» **Reading passage**:
━━━━━━━━

$400k Rolls-Royce Cullinan Somehow Won an Off-Road Race
It’s easy to dismiss expensive SUVs and crossovers like the Range Rover as little more than under-used toys. But it’s just as easy to forget that the automakers which design said SUVs know their products need to be off-road capable. Their reputations and clientele depend on it. Case in point, the Mercedes-Benz G-Class. Even so, it’s sometimes surprising how far off-pavement vehicles like the Rolls-Royce Cullinan can go. Recently, Roadshow wanted to truly test the SUV’s limits. So, the Rolls-Royce Cullinan was entered in an off-road rally race.
Is the Rolls-Royce Cullinan actually a good off-roader?
With a $325,000 starting price, the Rolls-Royce Cullinan is definitely a luxurious affair. Car and Driver described the cabin as “an isolation chamber,” with its double-paned windows, twin floors, and extensive sound-deadening. The SUV can be ordered with either five seats or four seats with a drink cooler in the 2nd row.

━━━━━━━━

» **Data**:
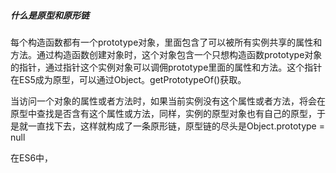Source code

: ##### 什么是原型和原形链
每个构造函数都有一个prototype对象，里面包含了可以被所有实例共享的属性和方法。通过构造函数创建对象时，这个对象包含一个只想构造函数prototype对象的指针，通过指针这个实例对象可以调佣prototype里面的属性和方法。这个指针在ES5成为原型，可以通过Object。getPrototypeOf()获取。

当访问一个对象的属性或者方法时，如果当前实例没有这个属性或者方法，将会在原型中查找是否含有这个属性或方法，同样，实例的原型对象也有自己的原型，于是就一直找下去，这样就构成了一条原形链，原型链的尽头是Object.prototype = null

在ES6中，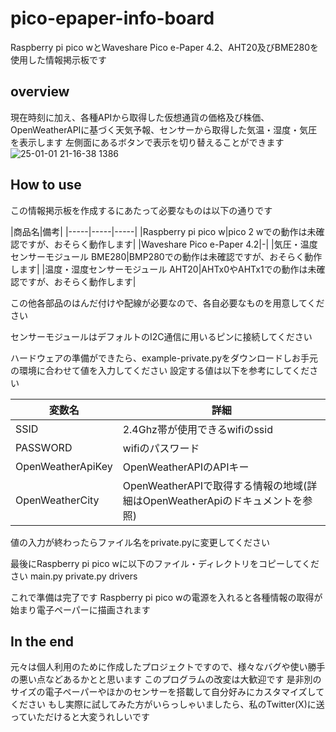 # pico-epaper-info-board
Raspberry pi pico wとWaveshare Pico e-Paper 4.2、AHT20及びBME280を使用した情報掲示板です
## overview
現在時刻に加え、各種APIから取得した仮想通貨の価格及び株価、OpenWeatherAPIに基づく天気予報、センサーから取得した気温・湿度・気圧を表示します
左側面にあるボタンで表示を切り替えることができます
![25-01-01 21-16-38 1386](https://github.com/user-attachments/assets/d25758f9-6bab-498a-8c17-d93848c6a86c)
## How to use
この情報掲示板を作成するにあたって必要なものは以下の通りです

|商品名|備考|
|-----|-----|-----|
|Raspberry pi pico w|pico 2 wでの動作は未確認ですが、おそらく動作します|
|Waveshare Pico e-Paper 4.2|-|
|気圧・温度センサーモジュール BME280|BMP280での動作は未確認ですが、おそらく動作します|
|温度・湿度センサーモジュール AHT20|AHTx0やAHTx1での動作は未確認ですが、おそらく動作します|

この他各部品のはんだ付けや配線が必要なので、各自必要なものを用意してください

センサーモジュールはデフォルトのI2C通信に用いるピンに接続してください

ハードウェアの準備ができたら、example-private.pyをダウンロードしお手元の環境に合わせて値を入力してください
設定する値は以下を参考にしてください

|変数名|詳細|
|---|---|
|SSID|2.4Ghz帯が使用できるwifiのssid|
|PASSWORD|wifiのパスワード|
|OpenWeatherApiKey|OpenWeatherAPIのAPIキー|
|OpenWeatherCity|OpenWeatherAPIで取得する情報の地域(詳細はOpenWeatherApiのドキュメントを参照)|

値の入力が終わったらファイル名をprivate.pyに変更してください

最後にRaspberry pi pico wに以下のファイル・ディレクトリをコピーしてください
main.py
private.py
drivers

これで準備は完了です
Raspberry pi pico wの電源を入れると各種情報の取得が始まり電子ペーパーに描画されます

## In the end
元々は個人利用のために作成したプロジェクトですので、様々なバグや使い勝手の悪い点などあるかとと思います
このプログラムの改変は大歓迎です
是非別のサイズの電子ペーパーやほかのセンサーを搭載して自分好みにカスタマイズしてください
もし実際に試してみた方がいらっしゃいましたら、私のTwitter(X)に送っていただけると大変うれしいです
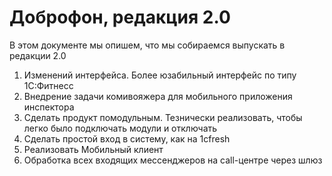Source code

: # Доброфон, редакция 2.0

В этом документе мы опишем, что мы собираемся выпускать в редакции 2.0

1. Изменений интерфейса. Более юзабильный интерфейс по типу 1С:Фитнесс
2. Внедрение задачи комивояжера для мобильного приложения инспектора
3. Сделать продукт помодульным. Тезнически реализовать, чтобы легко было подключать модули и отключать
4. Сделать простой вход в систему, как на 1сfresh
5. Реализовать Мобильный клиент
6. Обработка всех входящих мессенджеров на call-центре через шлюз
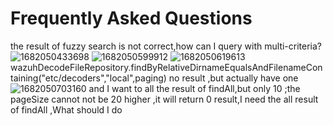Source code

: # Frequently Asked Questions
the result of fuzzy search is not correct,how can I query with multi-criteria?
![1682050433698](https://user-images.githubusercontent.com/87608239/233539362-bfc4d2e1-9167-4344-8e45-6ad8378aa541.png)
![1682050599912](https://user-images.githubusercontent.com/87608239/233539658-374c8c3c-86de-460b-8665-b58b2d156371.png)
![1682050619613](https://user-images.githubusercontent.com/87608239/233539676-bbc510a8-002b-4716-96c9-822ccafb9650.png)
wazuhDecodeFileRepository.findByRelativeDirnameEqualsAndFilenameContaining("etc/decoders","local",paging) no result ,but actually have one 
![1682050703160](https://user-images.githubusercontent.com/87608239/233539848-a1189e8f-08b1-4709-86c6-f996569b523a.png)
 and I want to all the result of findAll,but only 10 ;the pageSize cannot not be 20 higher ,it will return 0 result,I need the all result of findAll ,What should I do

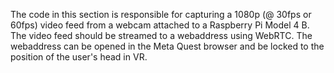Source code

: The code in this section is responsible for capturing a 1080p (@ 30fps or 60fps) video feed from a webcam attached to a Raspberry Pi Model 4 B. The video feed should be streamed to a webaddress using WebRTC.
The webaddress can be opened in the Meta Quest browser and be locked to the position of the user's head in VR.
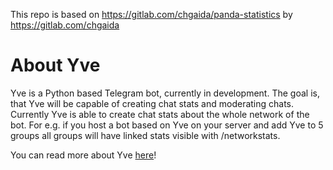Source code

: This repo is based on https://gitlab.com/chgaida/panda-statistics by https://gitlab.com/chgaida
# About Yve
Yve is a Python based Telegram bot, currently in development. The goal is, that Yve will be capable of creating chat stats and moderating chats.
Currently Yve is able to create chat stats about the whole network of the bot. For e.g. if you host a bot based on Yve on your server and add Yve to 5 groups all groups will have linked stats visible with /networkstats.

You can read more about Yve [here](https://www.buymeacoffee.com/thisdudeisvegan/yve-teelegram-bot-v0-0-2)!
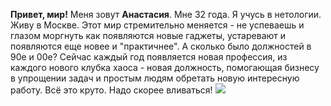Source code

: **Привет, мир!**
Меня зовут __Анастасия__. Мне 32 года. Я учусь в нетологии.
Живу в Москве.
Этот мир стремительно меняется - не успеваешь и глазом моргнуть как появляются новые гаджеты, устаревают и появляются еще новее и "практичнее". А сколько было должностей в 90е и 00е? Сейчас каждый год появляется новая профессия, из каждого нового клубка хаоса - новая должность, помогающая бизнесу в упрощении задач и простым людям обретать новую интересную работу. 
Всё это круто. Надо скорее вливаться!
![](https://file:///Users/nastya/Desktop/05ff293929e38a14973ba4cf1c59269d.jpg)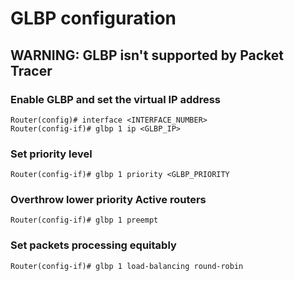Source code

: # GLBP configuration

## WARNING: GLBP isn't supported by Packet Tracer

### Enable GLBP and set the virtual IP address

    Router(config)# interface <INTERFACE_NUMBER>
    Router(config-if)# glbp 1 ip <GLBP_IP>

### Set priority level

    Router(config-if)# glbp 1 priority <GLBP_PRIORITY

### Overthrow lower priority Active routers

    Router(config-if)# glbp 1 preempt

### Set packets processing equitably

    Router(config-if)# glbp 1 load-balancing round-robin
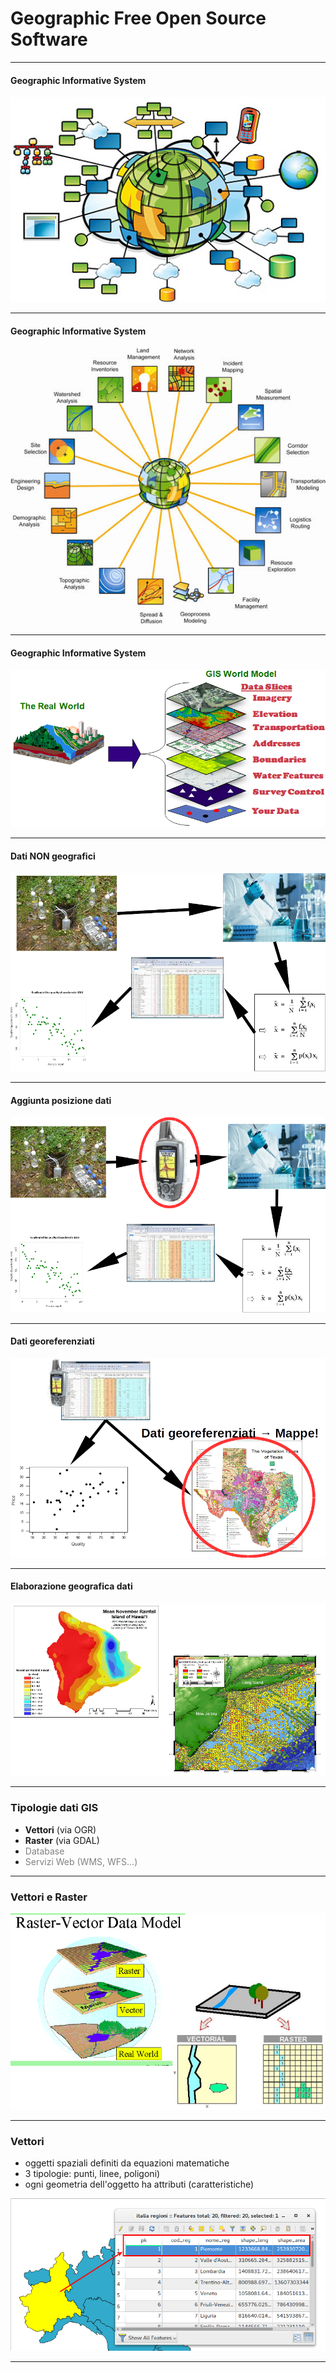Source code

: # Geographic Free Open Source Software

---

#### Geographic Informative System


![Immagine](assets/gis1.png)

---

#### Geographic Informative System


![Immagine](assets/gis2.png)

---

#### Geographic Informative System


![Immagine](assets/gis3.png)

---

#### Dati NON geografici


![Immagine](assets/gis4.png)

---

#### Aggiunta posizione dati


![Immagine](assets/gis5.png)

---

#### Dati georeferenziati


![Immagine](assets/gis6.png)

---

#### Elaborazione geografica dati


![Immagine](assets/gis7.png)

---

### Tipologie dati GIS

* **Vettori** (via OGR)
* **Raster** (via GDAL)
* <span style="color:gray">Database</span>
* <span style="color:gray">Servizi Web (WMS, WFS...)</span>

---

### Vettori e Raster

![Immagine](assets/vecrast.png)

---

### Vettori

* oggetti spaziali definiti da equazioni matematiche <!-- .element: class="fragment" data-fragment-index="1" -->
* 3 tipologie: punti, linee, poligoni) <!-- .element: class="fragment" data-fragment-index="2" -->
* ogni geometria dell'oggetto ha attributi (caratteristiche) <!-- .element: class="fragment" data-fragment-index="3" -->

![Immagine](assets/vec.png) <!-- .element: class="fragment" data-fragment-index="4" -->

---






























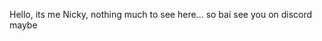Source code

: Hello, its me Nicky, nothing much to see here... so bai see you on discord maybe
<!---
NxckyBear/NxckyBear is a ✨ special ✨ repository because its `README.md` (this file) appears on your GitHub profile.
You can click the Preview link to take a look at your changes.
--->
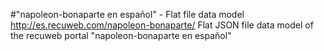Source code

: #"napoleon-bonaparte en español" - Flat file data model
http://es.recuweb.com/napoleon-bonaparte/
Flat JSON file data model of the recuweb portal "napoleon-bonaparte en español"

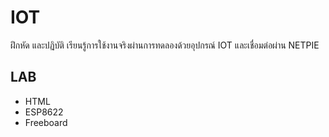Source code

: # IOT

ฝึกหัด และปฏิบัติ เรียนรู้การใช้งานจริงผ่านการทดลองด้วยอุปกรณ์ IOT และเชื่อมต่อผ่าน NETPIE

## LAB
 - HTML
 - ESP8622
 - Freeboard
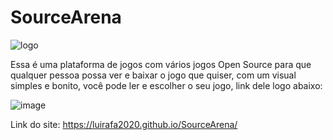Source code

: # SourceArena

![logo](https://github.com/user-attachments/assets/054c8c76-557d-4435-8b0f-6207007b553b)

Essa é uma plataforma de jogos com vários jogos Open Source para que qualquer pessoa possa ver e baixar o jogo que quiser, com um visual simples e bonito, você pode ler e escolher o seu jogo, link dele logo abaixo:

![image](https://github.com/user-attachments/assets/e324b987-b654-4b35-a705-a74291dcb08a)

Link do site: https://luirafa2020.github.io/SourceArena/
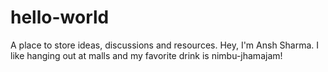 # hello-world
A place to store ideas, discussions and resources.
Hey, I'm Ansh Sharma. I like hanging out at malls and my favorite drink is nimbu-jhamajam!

━━━━━━━━

» **Exercises**:
1: According to the Rolls-Royce Cullinan article, what is the SUV's starting price?
2: Rewrite the paragraph of the Rolls-Royce Cullinan article that begins "With a $325,000 starting price" as a short bulleted list that keeps its main facts.
3: Carry on writing the Rolls-Royce Cullinan article from its last sentence.

» **Responses**:
1: $325,000.

2:
- The Cullinan starts at $325,000, making it a luxurious vehicle.
- Car and Driver called its cabin "an isolation chamber" because of its double-paned windows, twin floors, and extensive sound-deadening.
- It can be ordered with five seats, or with four seats and a drink cooler in the 2nd row.

3:
Road & Track reports that the Cullinan lowers automatically to make entry easier, its air suspension rising when everyone’s aboard. There are yards of hand-stitching, hand-polished steel, and optional lambswool carpets. But fancy leather and wood trim are expected of a Rolls—taking it off-roading is something else.
R&T reports that a team of 300 engineers spent 3 years working on the frame, suspension, and all-wheel drive. The Rolls-Royce Cullinan can wade through 21” of water and has 9” of ground clearance. Plus, even with 22” wheels, it still has the famous “magic carpet” ride. And underneath the Spirit of Ecstasy on the hood is a 6.75-liter twin-turbo V12. With 563 hp and 627 lb-ft linked to an 8-speed automatic, it hustles the 6000-lb Cullinan from 0-60 in 4.5 seconds.
But numbers are one thing. Actually putting rubber to dirt is something else.
The Rolls-Royce Cullinan and the Rebelle Rally
Roadshow’s Rolls-Royce Cullinan was optioned up to almost $400,000. But ‘Eleanor’, as the team dubbed their SUV, only had two non-factory features: skidplates and a custom spare-tire rack. This race also wouldn’t be the Roadshow team’s first. Driver Emme Hall and navigator Rebecca Donaghe had already won a previous race with a Jeep Wrangler Rubicon and placed third in yet another race with a Chevrolet Colorado ZR2.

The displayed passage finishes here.